Job item: Copy out, exactly, the first line of the entries below and every line after it through the one containing "Sanitario Obbligatorio".

(Records for processing begins)

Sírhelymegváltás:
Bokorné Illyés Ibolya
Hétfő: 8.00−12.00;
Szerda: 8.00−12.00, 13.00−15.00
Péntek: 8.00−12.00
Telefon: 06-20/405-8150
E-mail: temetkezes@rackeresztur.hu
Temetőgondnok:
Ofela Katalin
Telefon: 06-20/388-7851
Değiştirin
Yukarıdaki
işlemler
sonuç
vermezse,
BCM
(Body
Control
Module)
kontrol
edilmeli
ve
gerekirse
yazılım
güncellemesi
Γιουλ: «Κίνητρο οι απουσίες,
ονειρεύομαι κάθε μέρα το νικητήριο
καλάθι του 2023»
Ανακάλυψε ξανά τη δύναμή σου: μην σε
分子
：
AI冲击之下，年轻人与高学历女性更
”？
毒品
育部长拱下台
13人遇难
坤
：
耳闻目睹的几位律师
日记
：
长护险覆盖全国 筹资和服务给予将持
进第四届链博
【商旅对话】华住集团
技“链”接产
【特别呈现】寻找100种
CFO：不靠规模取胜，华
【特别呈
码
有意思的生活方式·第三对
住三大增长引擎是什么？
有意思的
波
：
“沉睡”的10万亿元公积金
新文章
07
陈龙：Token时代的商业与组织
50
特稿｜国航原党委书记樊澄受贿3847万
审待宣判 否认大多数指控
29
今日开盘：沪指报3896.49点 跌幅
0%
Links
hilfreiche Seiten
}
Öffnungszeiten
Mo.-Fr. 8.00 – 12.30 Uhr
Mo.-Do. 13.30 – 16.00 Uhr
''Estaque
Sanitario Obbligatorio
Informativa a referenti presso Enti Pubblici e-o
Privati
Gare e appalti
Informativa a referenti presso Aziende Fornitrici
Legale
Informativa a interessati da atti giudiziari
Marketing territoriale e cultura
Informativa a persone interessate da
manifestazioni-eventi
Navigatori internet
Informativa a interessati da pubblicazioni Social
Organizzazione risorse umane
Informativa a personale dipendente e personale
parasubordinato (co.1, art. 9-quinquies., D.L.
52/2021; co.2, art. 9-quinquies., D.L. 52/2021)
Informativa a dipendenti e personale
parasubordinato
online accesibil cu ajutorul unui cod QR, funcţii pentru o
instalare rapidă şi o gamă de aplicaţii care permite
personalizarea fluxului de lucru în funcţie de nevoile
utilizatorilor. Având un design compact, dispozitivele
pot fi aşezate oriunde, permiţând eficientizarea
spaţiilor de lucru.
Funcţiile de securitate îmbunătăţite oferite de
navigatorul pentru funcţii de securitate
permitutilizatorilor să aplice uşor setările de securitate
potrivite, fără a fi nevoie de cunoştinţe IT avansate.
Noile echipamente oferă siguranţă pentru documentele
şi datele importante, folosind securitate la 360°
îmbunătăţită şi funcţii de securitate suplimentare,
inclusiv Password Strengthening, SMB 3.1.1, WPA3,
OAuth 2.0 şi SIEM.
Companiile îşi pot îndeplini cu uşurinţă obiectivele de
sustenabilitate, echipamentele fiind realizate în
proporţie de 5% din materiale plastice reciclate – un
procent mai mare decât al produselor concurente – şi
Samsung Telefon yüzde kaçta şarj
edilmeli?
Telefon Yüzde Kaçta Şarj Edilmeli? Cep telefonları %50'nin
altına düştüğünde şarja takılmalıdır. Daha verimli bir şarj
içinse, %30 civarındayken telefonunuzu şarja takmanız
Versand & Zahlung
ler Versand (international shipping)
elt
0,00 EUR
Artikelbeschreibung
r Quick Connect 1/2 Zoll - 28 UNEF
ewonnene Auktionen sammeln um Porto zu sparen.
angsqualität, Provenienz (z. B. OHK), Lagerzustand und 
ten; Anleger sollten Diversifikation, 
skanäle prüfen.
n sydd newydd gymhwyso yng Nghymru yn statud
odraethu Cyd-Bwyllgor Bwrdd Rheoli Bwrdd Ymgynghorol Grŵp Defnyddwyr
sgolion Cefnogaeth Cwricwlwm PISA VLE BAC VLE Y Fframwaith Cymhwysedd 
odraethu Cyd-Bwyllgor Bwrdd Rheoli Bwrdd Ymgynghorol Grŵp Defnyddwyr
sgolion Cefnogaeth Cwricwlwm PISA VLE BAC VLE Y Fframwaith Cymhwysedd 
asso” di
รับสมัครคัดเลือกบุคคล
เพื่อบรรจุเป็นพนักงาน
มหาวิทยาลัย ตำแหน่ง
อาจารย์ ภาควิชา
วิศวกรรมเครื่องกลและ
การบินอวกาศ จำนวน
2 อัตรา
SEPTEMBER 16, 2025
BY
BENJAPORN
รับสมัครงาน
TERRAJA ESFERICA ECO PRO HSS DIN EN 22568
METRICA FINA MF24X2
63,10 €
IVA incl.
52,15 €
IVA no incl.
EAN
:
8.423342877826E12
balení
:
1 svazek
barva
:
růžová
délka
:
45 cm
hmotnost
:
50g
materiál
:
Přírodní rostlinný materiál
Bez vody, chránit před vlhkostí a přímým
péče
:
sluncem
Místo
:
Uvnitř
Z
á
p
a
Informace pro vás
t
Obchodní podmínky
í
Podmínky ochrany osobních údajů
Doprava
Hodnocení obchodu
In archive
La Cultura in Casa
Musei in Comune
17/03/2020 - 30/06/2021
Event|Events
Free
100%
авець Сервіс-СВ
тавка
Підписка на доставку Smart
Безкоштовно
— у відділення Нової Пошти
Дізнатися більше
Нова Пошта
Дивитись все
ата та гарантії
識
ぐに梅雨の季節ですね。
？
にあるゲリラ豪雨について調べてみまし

(Records for processing ends)

Task response:
Sírhelymegváltás:
Bokorné Illyés Ibolya
Hétfő: 8.00−12.00;
Szerda: 8.00−12.00, 13.00−15.00
Péntek: 8.00−12.00
Telefon: 06-20/405-8150
E-mail: temetkezes@rackeresztur.hu
Temetőgondnok:
Ofela Katalin
Telefon: 06-20/388-7851
Değiştirin
Yukarıdaki
işlemler
sonuç
vermezse,
BCM
(Body
Control
Module)
kontrol
edilmeli
ve
gerekirse
yazılım
güncellemesi
Γιουλ: «Κίνητρο οι απουσίες,
ονειρεύομαι κάθε μέρα το νικητήριο
καλάθι του 2023»
Ανακάλυψε ξανά τη δύναμή σου: μην σε
分子
：
AI冲击之下，年轻人与高学历女性更
”？
毒品
育部长拱下台
13人遇难
坤
：
耳闻目睹的几位律师
日记
：
长护险覆盖全国 筹资和服务给予将持
进第四届链博
【商旅对话】华住集团
技“链”接产
【特别呈现】寻找100种
CFO：不靠规模取胜，华
【特别呈
码
有意思的生活方式·第三对
住三大增长引擎是什么？
有意思的
波
：
“沉睡”的10万亿元公积金
新文章
07
陈龙：Token时代的商业与组织
50
特稿｜国航原党委书记樊澄受贿3847万
审待宣判 否认大多数指控
29
今日开盘：沪指报3896.49点 跌幅
0%
Links
hilfreiche Seiten
}
Öffnungszeiten
Mo.-Fr. 8.00 – 12.30 Uhr
Mo.-Do. 13.30 – 16.00 Uhr
''Estaque
Sanitario Obbligatorio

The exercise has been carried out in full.